▸ INPUT DATA:
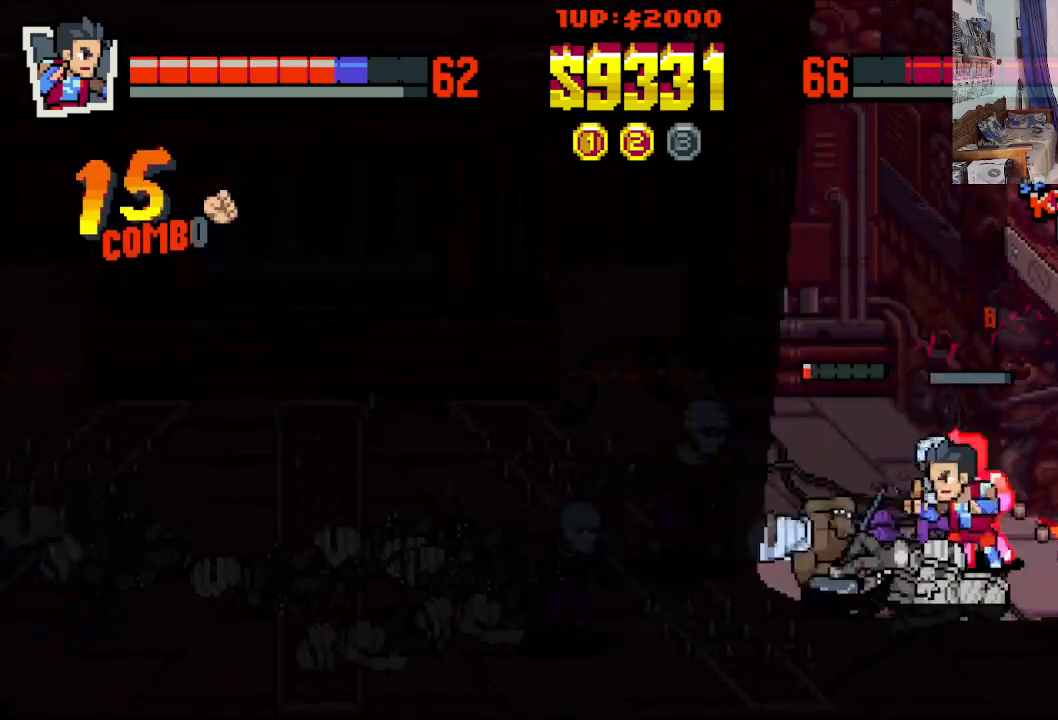
{"buttons": ["DPAD_LEFT"], "left_stick": "center", "events": [[150, "X", "up"], [217, "X", "down"], [300, "X", "up"], [417, "B", "down"], [483, "B", "up"]]}
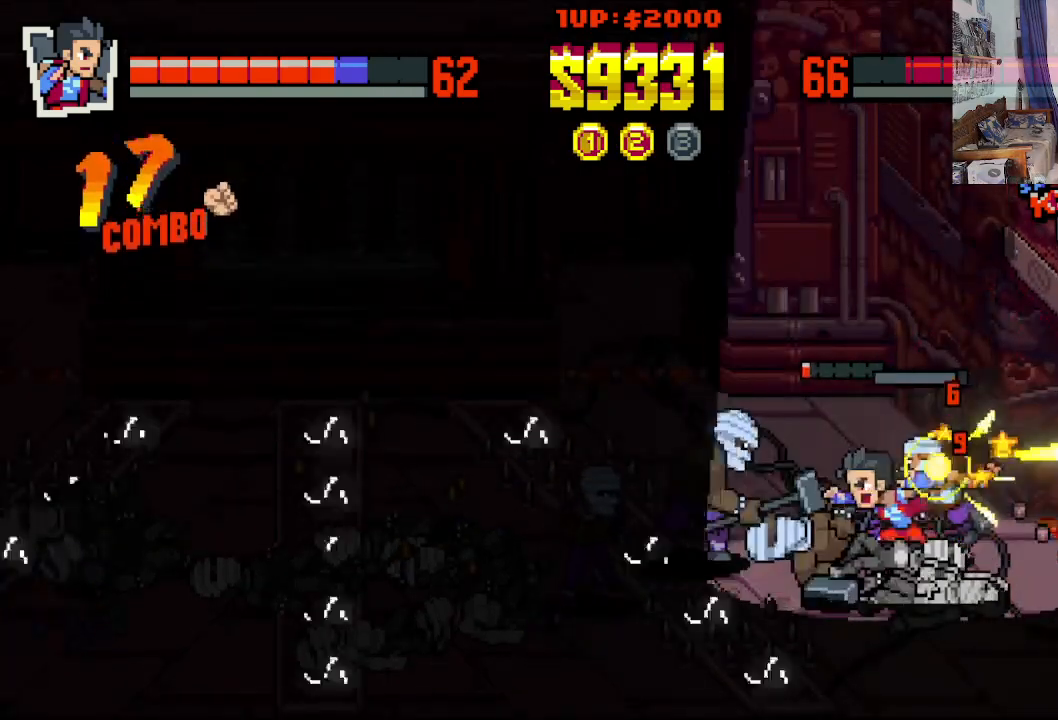
{"buttons": ["B", "DPAD_LEFT"], "left_stick": "center", "events": [[17, "B", "down"], [100, "B", "up"], [167, "B", "down"], [233, "B", "up"], [317, "B", "down"], [383, "B", "up"], [433, "B", "down"]]}
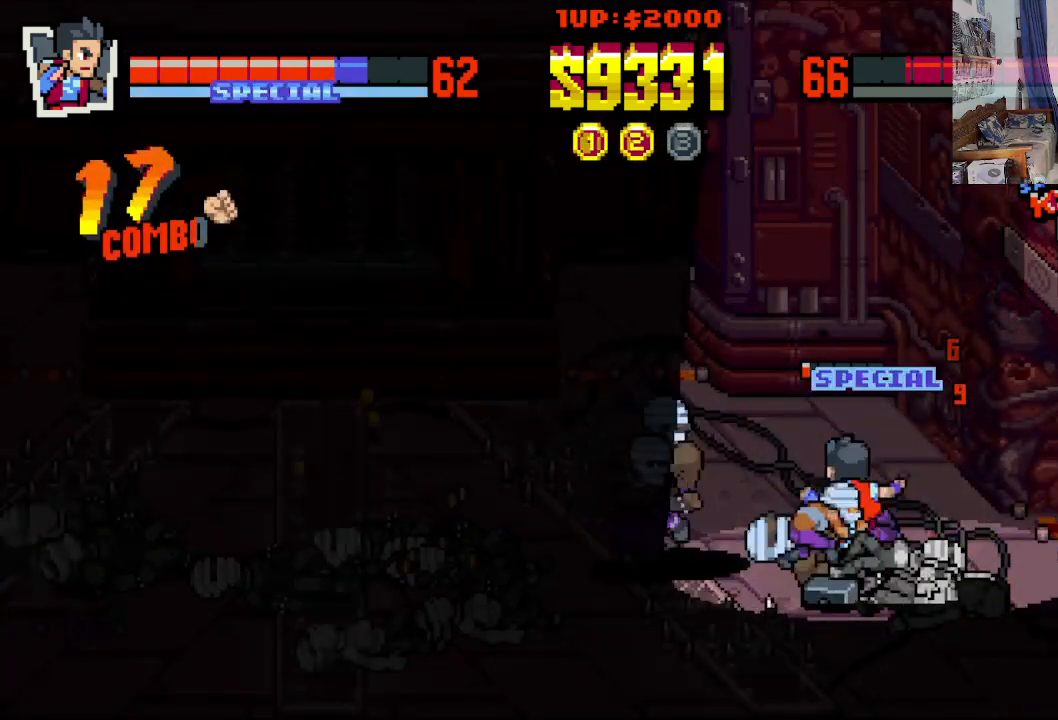
{"buttons": ["DPAD_LEFT"], "left_stick": "center", "events": [[33, "B", "up"], [83, "B", "down"], [183, "B", "up"], [217, "B", "down"], [317, "B", "up"], [433, "X", "down"], [500, "X", "up"]]}
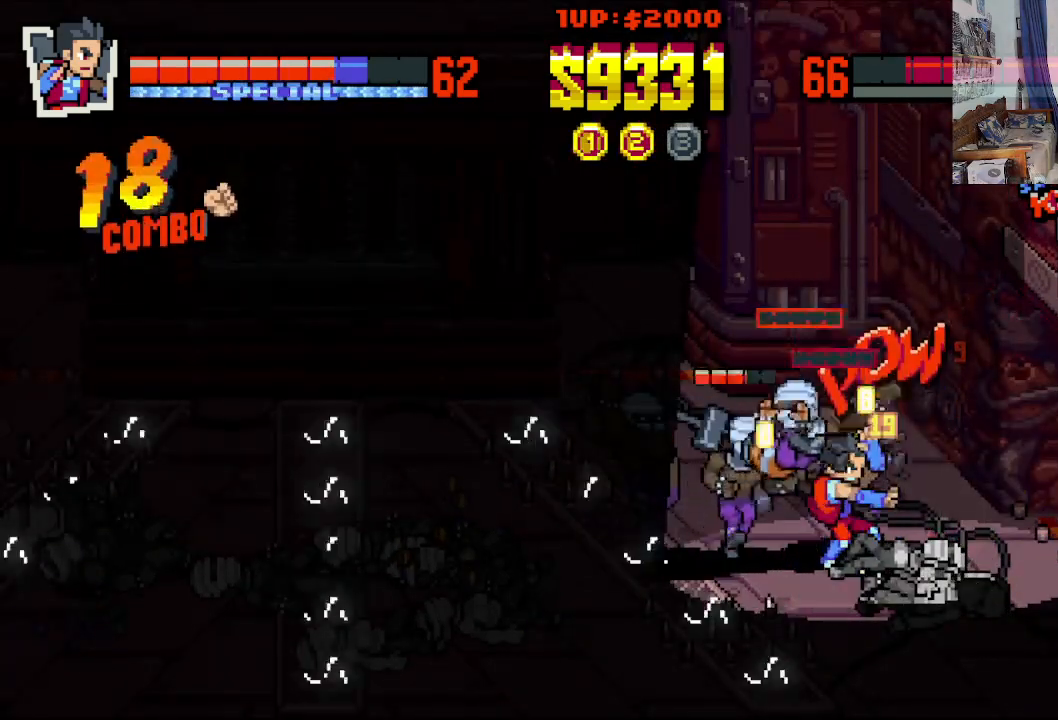
{"buttons": ["DPAD_RIGHT"], "left_stick": "center", "events": [[67, "X", "down"], [150, "X", "up"], [217, "DPAD_LEFT", "up"], [217, "X", "down"], [317, "X", "up"], [467, "DPAD_RIGHT", "down"]]}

▸ WORK REQUIRED: Copy the material shown above in full and exactly. Skip the pictures.

▸ REPLY TO THE TASK:
{"buttons": ["DPAD_LEFT"], "left_stick": "center", "events": [[150, "X", "up"], [217, "X", "down"], [300, "X", "up"], [417, "B", "down"], [483, "B", "up"]]}
{"buttons": ["B", "DPAD_LEFT"], "left_stick": "center", "events": [[17, "B", "down"], [100, "B", "up"], [167, "B", "down"], [233, "B", "up"], [317, "B", "down"], [383, "B", "up"], [433, "B", "down"]]}
{"buttons": ["DPAD_LEFT"], "left_stick": "center", "events": [[33, "B", "up"], [83, "B", "down"], [183, "B", "up"], [217, "B", "down"], [317, "B", "up"], [433, "X", "down"], [500, "X", "up"]]}
{"buttons": ["DPAD_RIGHT"], "left_stick": "center", "events": [[67, "X", "down"], [150, "X", "up"], [217, "DPAD_LEFT", "up"], [217, "X", "down"], [317, "X", "up"], [467, "DPAD_RIGHT", "down"]]}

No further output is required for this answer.